AnalogMagik Tutorial No. 7: How to measure Vibrations & Resonant Frequencies
Accurate signal retrieval during vinyl playback is highly dependent upon reducing vibrations which the turntable is subjected to. Vibration can come from many sources: foot stomping, motor rumbling, airborne sound waves, or improper turntable isolation, which will all translate into unwanted signals being picked up by the Cartridge. There are many ways to measure and quantify vibrations.
A good way to quantify vibrations is to measure the Intermodulation Distortion Level (IMD) between two frequency signals. Intermodulation Distortions are essentially signals not recorded the LP and are being picked up by the stylus, therefore it would be desirable to have the lowest IMD% number as possible. We have incorporated two low-frequency signals in this test. Note the test frequencies and algorithm in our formula employed in this test is different than the VTA IMD% analysis.
Play the "Vibration Measurement" track on the test LP and the Analog Magik software will display the amount of Intermodulation Distortion expressed in percentage on the computer screen. A good setup should yield a number lower than 2% to 3.0%. If the level of vibrations is too high, to begin with, it will mask the incremental changes which you are trying to measure on the different parameters and render them meaningless, therefore it is important to reduce vibrations to the minimal.
This measurement is designed to reflect immediate feedback which means the numbers should respond quickly to tapping or other external vibrations.
You can make changes to your turntable, such as going from direct drive to belt drive, adjusting the tension of the suspension, changing the isolation platform, or changing the location of the turntable. You can then repeat the measurement, a lower IMD% number would indicate an improvement has been made.
We wish to say that the test we have incorporated is only one of many which can be used to measure vibrations. In our product development engineer's laboratory, we have ultra-precise vibration measurement devices which are 100x more accurate than what we have provided, but the device cost more than a car. While there are far more sophisticated tools and test equipment available, we have to balance between cost, effectiveness and market demand. We believe the one we have provided will provide a good starting point to help users quantify vibrations.
When selecting cartridges, the total mass of the tonearm will interact with the compliance (elasticity) of the cartridge and produce a resonance frequency.
There are complex formulas which can be found online which will compute the theoretical resonance frequencies, however, we caution that such formulas are often overly generalized, and ignore factors such as temperature changes, barometric pressure, different resonant frequencies with different materials, etc. We have discovered that the computed numbers bear very little correlation to the actual measurement, so in reality, you really don't know what the numbers are unless if you actually measure it in a live setting.
It is generally agreed that the optimal resonance frequency should be between 8 to 12 Hz.
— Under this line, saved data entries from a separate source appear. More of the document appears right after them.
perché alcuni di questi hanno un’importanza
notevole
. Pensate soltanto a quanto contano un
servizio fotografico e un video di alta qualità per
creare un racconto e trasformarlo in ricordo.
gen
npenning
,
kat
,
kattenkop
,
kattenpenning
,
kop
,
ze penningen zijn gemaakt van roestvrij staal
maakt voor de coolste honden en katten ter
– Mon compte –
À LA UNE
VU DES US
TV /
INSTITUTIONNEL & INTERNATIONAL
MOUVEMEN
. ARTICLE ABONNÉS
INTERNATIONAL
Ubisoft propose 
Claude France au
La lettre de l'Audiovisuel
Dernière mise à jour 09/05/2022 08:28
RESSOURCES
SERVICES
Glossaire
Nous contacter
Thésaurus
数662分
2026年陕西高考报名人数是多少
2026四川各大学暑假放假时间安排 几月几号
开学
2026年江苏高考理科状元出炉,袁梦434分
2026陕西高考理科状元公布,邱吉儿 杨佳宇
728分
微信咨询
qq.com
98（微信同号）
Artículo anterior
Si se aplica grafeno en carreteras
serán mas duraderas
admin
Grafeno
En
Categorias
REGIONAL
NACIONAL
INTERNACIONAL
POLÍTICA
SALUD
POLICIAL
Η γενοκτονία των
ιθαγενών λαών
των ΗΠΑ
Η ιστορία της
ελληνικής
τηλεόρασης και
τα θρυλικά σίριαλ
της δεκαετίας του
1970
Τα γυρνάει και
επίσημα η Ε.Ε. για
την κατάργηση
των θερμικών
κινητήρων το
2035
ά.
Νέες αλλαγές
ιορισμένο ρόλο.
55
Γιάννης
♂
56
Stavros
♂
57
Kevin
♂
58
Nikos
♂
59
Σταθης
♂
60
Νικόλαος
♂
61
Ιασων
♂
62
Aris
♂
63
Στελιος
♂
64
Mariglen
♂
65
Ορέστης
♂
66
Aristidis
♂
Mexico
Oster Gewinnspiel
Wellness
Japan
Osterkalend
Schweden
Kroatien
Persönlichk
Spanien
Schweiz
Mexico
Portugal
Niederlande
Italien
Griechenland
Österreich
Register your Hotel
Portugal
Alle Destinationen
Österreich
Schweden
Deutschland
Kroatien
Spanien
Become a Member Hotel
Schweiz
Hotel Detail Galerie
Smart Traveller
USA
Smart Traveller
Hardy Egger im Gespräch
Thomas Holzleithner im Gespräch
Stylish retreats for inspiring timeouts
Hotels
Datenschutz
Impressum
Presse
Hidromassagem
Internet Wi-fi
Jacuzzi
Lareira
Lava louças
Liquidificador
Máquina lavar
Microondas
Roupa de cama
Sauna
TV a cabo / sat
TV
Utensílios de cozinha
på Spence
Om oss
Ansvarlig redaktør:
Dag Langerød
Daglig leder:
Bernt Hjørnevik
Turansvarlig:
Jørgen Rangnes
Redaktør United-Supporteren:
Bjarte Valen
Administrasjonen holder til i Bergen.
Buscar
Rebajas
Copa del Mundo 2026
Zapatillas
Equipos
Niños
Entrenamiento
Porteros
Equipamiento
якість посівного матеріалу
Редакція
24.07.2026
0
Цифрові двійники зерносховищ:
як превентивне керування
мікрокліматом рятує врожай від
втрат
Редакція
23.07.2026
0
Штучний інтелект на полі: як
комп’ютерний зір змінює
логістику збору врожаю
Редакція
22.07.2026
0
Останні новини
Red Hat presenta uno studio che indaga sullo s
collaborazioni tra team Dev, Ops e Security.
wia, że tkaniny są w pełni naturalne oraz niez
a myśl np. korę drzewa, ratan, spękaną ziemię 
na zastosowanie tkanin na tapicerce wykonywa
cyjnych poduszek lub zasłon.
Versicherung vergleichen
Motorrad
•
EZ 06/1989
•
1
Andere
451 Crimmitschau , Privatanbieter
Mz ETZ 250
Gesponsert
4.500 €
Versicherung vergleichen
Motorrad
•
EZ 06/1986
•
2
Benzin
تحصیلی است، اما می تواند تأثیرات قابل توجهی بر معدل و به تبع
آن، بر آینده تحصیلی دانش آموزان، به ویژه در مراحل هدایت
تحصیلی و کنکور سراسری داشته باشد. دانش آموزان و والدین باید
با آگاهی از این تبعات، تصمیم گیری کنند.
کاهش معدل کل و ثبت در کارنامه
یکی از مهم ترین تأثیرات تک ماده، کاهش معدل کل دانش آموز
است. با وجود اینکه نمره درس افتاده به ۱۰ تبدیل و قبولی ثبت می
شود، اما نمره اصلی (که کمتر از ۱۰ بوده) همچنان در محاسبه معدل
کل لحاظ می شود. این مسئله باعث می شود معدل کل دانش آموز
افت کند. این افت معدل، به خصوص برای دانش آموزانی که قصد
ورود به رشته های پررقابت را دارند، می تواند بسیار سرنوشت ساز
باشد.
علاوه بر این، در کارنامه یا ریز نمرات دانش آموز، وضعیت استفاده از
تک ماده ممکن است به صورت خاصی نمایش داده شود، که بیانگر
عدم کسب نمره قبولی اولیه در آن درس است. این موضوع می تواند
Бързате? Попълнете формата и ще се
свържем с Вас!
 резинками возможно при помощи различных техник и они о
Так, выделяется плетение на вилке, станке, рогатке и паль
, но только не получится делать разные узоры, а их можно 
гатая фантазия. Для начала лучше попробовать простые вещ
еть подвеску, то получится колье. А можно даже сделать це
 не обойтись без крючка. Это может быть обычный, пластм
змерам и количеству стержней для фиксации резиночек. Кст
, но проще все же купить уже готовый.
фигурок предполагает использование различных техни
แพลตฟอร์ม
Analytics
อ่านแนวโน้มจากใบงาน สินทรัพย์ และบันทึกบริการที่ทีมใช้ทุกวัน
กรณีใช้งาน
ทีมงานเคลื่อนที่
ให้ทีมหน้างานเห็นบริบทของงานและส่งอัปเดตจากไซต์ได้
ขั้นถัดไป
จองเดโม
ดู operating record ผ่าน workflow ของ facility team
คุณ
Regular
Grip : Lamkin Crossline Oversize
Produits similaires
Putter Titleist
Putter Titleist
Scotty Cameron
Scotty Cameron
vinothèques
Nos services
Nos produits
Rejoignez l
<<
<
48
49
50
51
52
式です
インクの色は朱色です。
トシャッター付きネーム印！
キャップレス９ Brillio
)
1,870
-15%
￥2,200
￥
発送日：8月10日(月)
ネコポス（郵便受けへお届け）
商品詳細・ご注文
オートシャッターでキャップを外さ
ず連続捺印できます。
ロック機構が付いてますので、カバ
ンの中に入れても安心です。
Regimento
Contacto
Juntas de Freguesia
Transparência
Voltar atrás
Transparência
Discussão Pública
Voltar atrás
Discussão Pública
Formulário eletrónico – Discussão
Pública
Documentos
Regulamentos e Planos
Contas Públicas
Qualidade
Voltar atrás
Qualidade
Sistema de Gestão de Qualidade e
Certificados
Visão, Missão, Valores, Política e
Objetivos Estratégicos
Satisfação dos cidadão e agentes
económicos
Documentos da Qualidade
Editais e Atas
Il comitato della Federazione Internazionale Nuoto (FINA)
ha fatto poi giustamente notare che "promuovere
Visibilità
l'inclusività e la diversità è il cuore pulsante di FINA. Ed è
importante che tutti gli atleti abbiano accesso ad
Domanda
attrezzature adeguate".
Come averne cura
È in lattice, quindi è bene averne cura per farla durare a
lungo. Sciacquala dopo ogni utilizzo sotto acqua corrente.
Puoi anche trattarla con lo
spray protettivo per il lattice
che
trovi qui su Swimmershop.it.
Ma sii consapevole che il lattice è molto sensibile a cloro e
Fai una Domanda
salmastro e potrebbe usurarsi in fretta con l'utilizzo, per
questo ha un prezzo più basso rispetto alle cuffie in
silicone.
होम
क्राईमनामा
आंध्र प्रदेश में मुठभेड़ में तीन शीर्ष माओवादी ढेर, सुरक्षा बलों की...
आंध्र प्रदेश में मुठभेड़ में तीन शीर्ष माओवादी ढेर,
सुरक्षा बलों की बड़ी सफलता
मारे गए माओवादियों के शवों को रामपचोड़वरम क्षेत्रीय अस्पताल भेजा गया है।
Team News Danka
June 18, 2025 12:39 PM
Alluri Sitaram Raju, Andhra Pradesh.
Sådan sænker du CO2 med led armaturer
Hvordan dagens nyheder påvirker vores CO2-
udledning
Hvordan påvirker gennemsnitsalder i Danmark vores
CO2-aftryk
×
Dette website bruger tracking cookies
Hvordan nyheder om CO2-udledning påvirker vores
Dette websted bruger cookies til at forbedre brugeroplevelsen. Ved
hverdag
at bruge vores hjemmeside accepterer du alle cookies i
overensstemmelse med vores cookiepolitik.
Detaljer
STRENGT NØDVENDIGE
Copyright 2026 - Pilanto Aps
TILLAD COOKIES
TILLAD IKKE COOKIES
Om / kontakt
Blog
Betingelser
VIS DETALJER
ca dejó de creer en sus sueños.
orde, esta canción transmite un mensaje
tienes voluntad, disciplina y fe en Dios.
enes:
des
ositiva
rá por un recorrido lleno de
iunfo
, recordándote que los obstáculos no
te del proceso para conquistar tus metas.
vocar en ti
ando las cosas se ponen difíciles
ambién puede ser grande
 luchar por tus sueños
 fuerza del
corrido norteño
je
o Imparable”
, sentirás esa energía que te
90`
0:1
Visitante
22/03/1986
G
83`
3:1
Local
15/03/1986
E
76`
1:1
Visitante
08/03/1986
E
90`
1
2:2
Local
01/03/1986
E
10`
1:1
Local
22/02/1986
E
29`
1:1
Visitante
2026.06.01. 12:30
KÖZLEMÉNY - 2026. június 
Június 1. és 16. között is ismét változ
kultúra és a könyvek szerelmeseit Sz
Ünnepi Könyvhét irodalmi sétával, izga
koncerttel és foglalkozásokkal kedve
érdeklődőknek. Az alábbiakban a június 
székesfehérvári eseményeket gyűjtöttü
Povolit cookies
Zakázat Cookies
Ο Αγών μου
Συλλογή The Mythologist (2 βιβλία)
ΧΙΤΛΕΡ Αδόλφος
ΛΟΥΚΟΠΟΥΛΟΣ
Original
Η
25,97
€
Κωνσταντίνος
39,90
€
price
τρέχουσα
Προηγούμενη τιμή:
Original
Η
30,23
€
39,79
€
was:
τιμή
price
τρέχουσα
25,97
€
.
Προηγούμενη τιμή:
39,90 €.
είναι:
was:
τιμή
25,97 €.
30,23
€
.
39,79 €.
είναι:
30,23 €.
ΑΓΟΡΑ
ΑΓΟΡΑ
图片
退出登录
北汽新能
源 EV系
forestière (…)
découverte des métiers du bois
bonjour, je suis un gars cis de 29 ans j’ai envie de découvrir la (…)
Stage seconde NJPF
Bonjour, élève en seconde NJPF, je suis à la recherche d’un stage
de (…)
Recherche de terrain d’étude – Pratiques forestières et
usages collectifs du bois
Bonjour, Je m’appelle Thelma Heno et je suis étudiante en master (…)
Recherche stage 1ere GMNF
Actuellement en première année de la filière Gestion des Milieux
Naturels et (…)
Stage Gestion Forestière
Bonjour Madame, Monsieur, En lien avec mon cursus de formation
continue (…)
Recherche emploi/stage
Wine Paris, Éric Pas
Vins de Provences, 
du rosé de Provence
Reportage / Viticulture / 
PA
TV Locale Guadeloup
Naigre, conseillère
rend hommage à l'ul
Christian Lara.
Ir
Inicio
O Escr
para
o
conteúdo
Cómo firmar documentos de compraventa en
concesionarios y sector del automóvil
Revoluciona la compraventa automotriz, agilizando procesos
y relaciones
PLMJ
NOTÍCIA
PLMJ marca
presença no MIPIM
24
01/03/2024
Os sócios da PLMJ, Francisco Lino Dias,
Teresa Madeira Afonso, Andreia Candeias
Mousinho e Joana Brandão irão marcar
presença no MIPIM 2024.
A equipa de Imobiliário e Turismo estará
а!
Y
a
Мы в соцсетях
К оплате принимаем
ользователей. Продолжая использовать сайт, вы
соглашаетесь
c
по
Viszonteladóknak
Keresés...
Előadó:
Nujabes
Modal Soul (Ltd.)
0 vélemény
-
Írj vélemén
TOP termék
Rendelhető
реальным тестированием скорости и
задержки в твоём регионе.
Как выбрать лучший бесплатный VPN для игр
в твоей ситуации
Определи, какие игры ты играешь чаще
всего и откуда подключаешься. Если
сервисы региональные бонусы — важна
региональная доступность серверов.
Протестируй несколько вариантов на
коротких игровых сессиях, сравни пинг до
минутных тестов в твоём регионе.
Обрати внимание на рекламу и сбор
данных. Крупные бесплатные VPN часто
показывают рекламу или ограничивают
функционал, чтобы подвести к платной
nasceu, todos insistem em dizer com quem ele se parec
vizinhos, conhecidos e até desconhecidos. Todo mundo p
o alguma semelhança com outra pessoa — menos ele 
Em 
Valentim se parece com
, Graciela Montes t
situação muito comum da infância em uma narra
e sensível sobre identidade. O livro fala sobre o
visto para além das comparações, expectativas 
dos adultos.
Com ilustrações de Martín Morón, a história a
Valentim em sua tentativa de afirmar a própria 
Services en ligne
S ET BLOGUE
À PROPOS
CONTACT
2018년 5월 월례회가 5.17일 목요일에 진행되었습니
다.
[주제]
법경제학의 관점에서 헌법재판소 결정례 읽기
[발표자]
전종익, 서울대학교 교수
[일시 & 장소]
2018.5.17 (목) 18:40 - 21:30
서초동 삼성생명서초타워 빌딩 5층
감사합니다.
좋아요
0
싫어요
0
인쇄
A resonance frequency outside of this range will degrade playback performance.
The AnalogMagik Test LP has a test track which will work with the AnalogMagik software to determine the Lateral/Horizontal resonance frequency of your cartridge and tonearm combination. Play the Lateral test track in its entirety and if a Resonance Frequency is detected, it will will be displayed as a static number on the screen, under the 'Peak Frequency' window.
If the "Peak Frequency is not within the 8 to 12 Hz, you can attempt to change the frequency by changing the mass of the tonearm or the cartridge weight. Sometimes, the frequency is also affected by changing the tightness on the headshell screws or the counterweight. Temperature changes, as well as barometric pressure, will also affect the results so the numbers observed during hot and humid climate, may be different in cold and dry winters.
We have included a Vertical frequency track for reference against the lateral frequency, but the this track will show a static peak frequency only if significant resonance is detected. Otherwise the number will follow the frequency detected under on the test track, where the peak frequency number will not be static and correspond to the frequency detected on the test track.
Caveat emptor: In our lab, we tested a number of sound cards below $ 1000 dollars, and the majority of the them do not provide a linear response below 20 Hz. Also the LP format itself is incapable of delivering accurate signals below 10 Hz. The reliability of this test is subject to the limitation of the LP format, and equipment limitations.